September 7 – October 15, 2011 

Location:

A/P Gallery - 2010f 11 St SE

Reception Details:

Friday, September 19, 6:30 - 8:30pm

About the Exhibition

Reflective Movement in Kyla Fischer’s Origin Returning – exhibition essay by Sarah Nordean

Liquid drips and swirls, and repetitive, organic shapes and lines suggest nature and landscapes in movement in Kyla Fischer’s exhibit Origin Returning. Viewers may find themselves oscillating between viewing the works as non-objective explorations of media and technique, and also as poignant, otherworldly landscapes. An upward thrust of a mountain, an icy peak of snow, a turbulent swirl of water, or an ominous churning cloud emerge from the pools and splatters of Fischer’s abstract prints.

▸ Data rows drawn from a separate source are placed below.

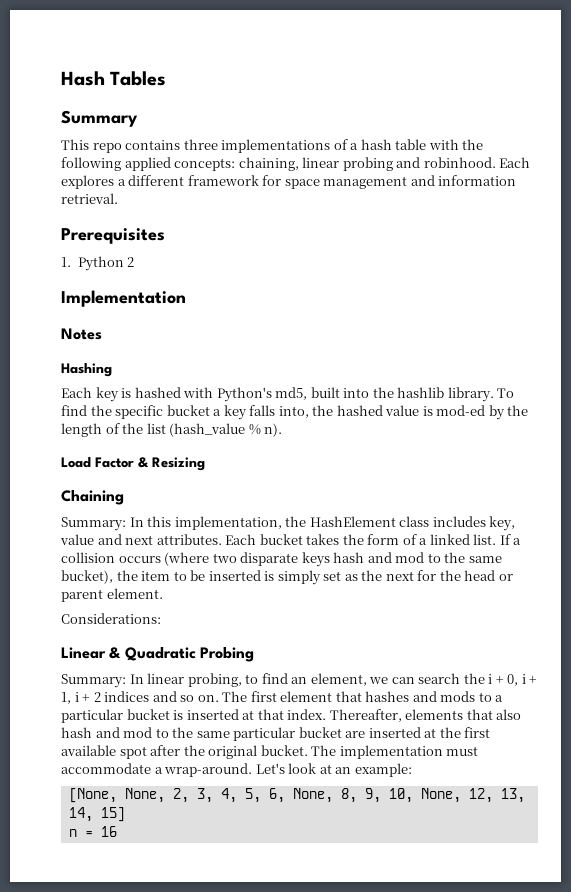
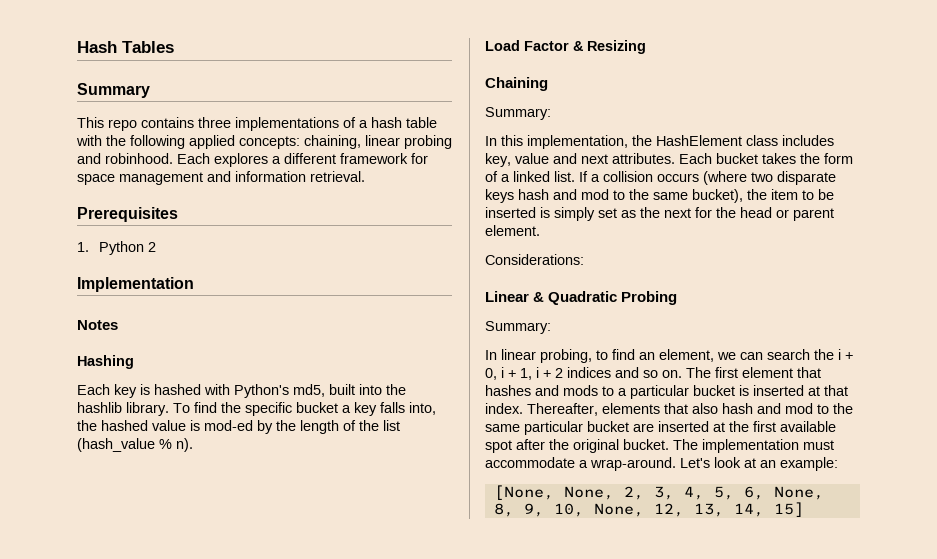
(126, 524) none -> (551, 113) //
(126, 681) none -> (551, 327) //
[68,826,117,837] // n = 16 -> (804, 509) none

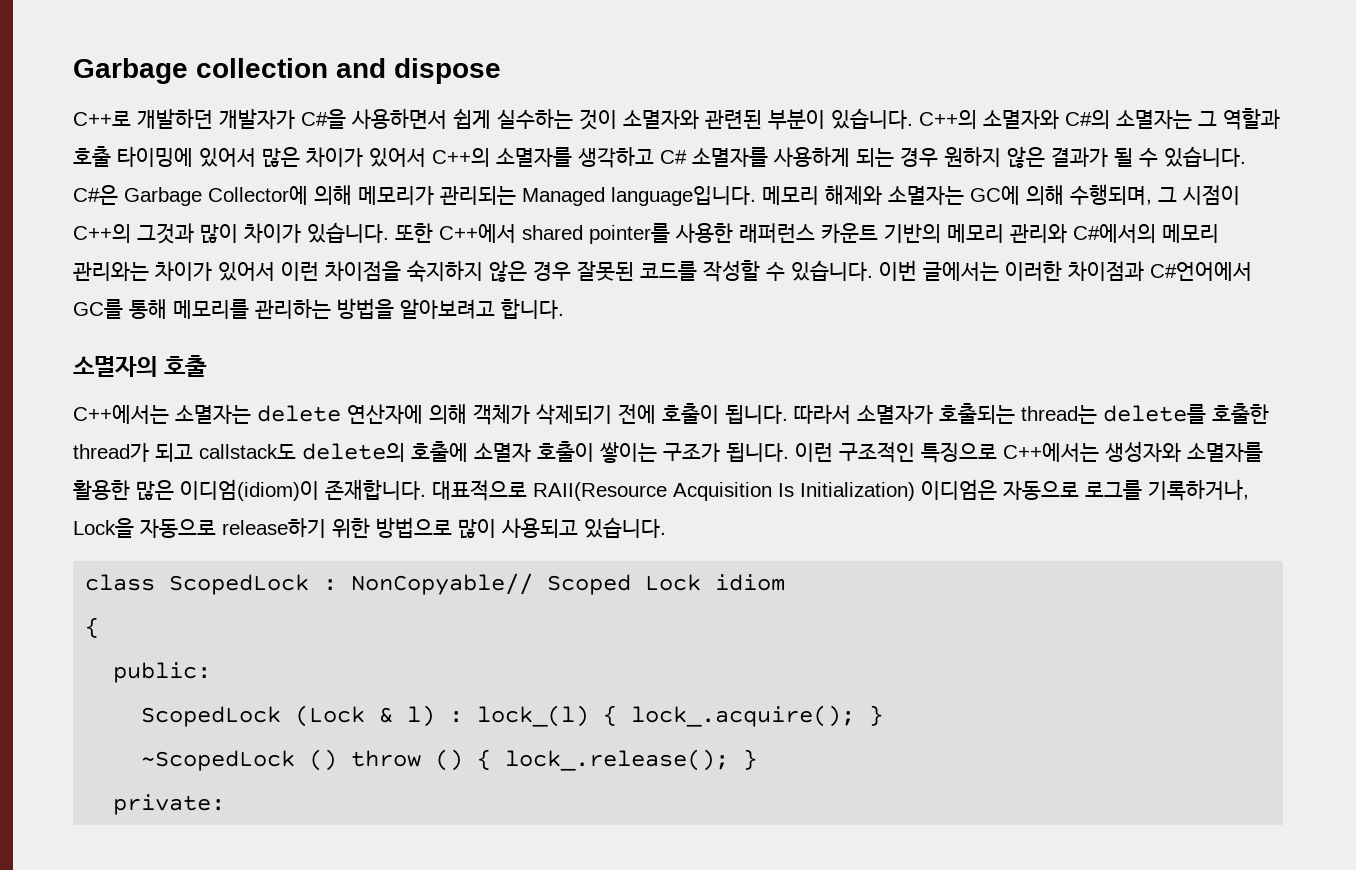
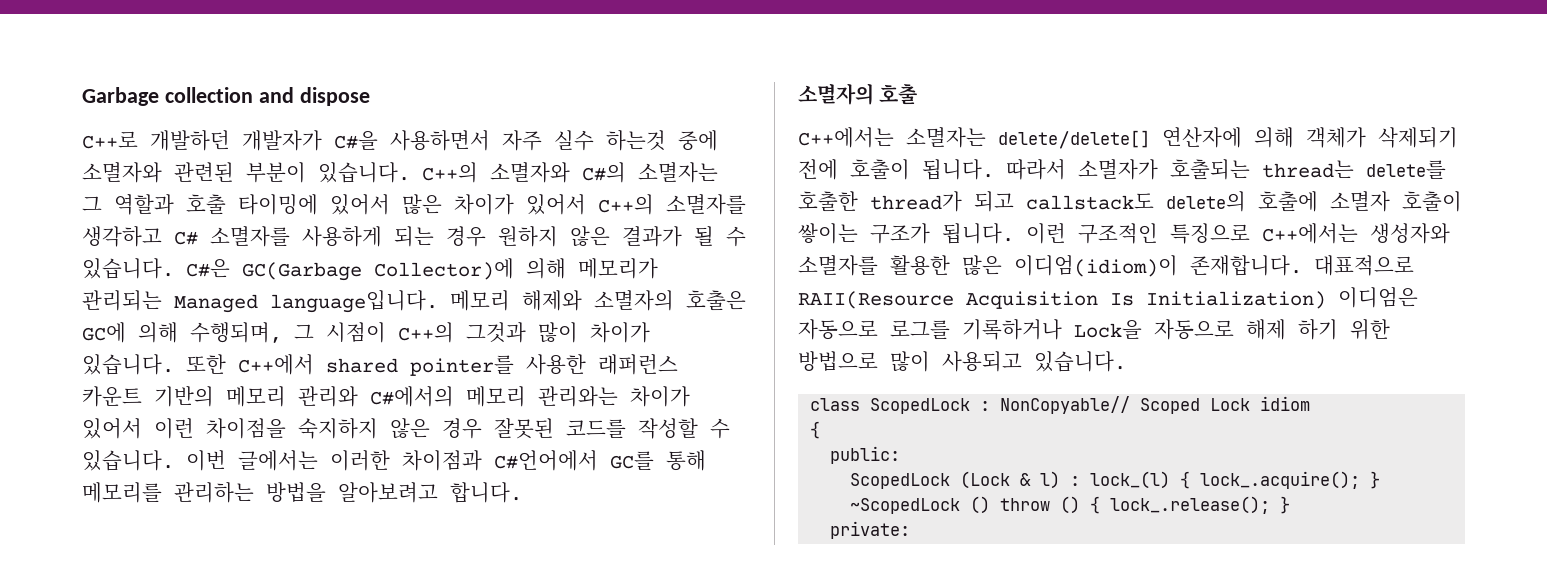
[453,108,617,130] 쉽게 실수하는 것이 -> [502,130,718,151] 자주 실수 하는것 중에
[124,186,308,206] Garbage Collector에 -> [242,258,514,281] GC(Garbage Collector)에
[888,186,964,205] 소멸자는 -> [594,290,746,311] 소멸자의 호출은
[257,405,341,422] delete -> [998,130,1150,149] delete/delete[]
[1148,479,1249,501] 기록하거나, -> [962,319,1062,340] 기록하거나
[222,518,326,538] release하기 -> [1246,319,1338,340] 해제 하기

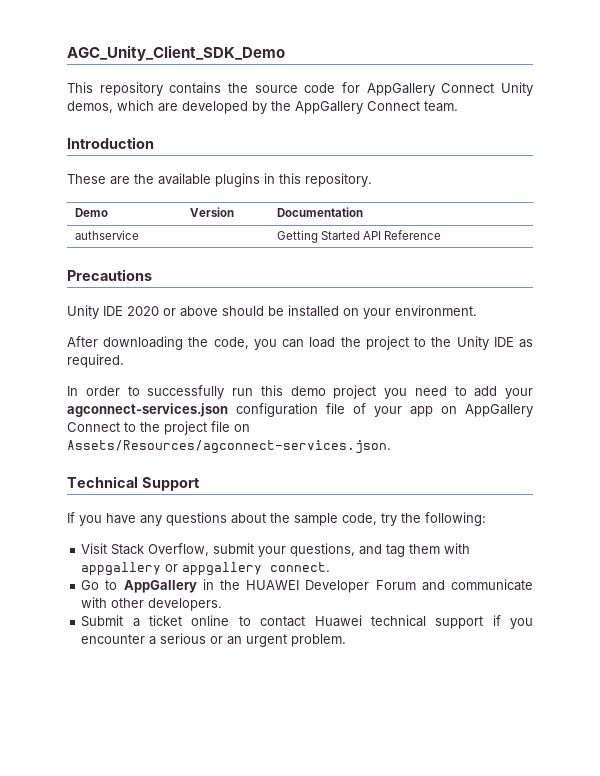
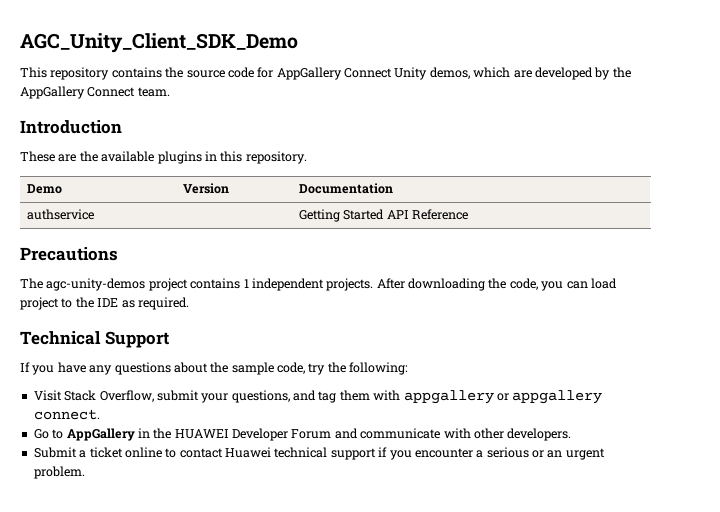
[67,305,477,319] Unity IDE 2020 or above should be installed on your environment. // -> [20,278,374,291] The agc-unity-demos project contains 1 independent projects.
[340,337,361,347] the -> (617, 283) none
[456,336,489,350] Unity -> (94, 302) none
[67,385,533,399] [67,403,533,417] [67,421,250,435] [67,440,391,454] // In order to successfully run this demo project you need to add your agconnect-services.json configuration file of your app on AppGallery Connect to the project file on Assets/Resources/agconnect-services.json. -> (189, 303) none

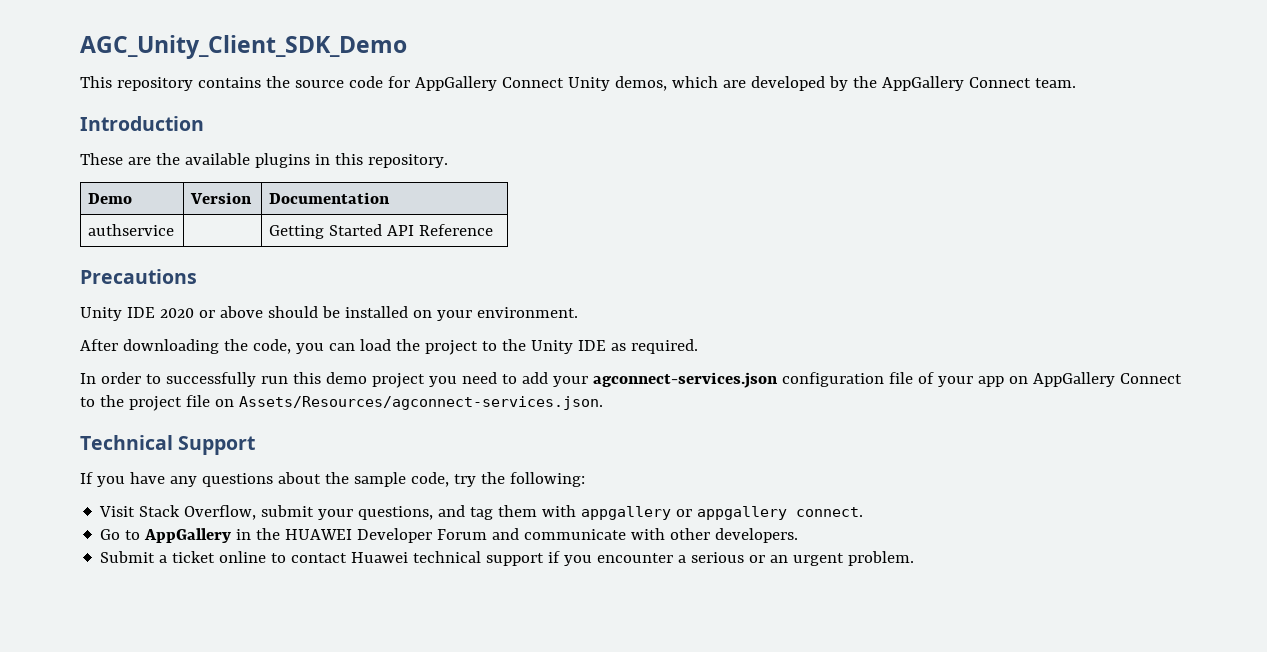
[20,278,374,291] The agc-unity-demos project contains 1 independent projects. -> [80,306,578,321] Unity IDE 2020 or above should be installed on your environment. //
(617, 283) none -> [395,339,420,351] the
(94, 302) none -> [530,340,573,354] Unity
(189, 303) none -> [80,372,1182,388] [80,395,603,411] // In order to successfully run this demo project you need to add your agconnect-services.json configuration file of your app on AppGallery Connect to the project file on Assets/Resources/agconnect-services.json.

Fischer’s process is a comfortable tension between chaos and order, marrying painterly dripping and splattering with more structured printing techniques. The compositions have been carefully considered, and each print is comprised of a collage of 4 – 8 photo etching or photolithography plates. Paper is used as a medium in itself as Fischer prints on both sides of thin Japanese parchment to create a distinct veiled effect.

It is a tidal push/pull between these dichotomies–between chaos and order, the non-objective and the objective, and between detailed marks and conceptually expansive space­–that makes Fischer’s work so engaging. Her prints are comfortable being many things at once, and invite prolonged contemplation from viewers.

In Origin, repeating black drips and splotches appear to move outward from the centre of the image. A pale blue oblong shape seems to be the source of the emanating movement, and the overall effect is of something bursting, captured in space. The print is comprised of two identical adjacent images, with one flipped, creating a kind of reflection. Indeed a motif of reflection and oscillating movement runs throughout the exhibition, visually as well as conceptually, beginning with the title of the show, Origin Returning, and underscored by what Fischer indicates is the inspiration for her work–an 11th century, reversible verse Chinese poem.

Sustaining the notion of reflection, Fischers ambiguous landscapes lend themselves to be open to viewers’ contemplations and interpretations. Psychoanalyst and theorist Jeanne Randolph uses the term amenable to describe this openness of artwork, stating that a work’s ambiguous elements allow leeway for the viewer’s impulse to play with the illusion that has been created. Fischer’s work, like a palindrome, moves in two directions – towards the viewer and then back again as the viewer contemplates.

A rhythm is generated in Fisher’s exhibition through repeated imagery and palindromic motion. From the movement of nature and landscape within the images, to the reflective interactions viewers have with the work, the exhibition pulsates with a subtle but constant peaceful energy.